The Premier League may be experiencing a vintage season on the pitch, with a title race for the ages, most key positions in the table still undecided and English clubs dominating in Europe once more.
But off the field the picture appears to be taking a turn for the worse, with top-flight teams’ most recent set of accounts indicating their new-found profitability is back under threat.
Analysis published today by Deloitte shows that while Premier League clubs’ collective revenue grew six per cent to a record £4.8bn in 2017-18, that was outstripped by a 15 per cent rise in wages to £2.9bn.
As a result, operating profit dropped from £1bn to £900m, while profit before tax fell from £500m to £400m.
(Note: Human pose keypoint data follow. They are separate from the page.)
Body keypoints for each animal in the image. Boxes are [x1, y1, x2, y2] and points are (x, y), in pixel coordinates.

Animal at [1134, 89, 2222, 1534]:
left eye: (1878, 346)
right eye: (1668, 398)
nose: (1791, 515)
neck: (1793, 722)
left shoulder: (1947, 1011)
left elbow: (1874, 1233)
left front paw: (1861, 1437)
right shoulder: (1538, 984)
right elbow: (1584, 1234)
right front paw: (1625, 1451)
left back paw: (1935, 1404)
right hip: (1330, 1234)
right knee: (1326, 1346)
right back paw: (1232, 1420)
The wage-to-revenue ratio for the division – a key metric of financial health – leapt from 55 per cent to 59 per cent.
With the next round of broadcast contracts, starting next year, set to offer only modest increases in centrally distributed revenue compared with previous cycles, margins are expected to come under further pressure.
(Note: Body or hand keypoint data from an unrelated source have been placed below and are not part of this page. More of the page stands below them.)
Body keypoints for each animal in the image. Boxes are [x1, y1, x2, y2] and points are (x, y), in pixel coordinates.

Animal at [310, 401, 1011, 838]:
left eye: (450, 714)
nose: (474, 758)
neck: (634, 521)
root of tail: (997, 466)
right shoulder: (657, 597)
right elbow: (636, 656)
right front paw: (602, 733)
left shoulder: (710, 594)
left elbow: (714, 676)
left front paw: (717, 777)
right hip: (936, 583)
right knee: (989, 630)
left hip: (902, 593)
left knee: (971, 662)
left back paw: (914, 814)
“The year in isolation looks great: record revenue, second highest ever operating profit and profit before tax. All very positive, very glass half-full,” Dan Jones, head of Deloitte’s Sports Business Group, told City A.M.
“The glass half-empty bit is: there is a dip [in profits], and there is an increase in the wage-revenue ratio. And the question then is: how does that pan out over the next year or two?
“There is a very pale amber sign, I would say. Clearly no immediate massive cause for concern, but if that pattern then carried on next year and into the new TV rights cycle where there isn’t the central growth to pick things up again, then that’s where you’d start to get concerned.”
Reasons for optimism
Premier League clubs ended 14 years of pre-tax losses when they became profitable in 2013-14 and have remained in the black for three of the four seasons since.
Jones says revenue will continue to rise, breaking through the £5bn barrier this year or next. And he believes the continued presence of the factors which led to profitability – a significant revenue advantage on other leagues, the advent of cost-control regulations, and an influx of owners determined to see a return on their investment – is cause for qualified optimism.
“I’d expect we will still see them maintaining profitability. Whether they can set new records for profitability any time soon is probably more of a challenge,” he added.
“I’m reticent to say we’ve definitely peaked. Certainly revenue-wise I think we’ll continue to grow, at a slower rate. Whether and how quickly we can get operating profits back up above £1bn again, that’s a harder and tougher ask.”
Polarisation and pressure
Figures for the Premier League as a whole do not reflect the discrepancies between clubs at either end of the division, however.
Staying profitable will be easier for the so-called Big Six of Manchester United, Manchester City, Liverpool, Chelsea, Arsenal and Tottenham than an increasingly distant pack.
While the wage-to-revenue ratio averaged at 59 per cent, that figure was 70 per cent or higher at almost half of the 20 clubs. And of the £400m pre-tax profit, three quarters was contributed by Liverpool, Arsenal and Spurs.
“There’s more pressure being felt towards the bottom of the league,” said Jones. “That’s where you’re seeing more of the clubs who have higher wage-to-revenue ratios and might have slipped across into pre-tax losses this year.”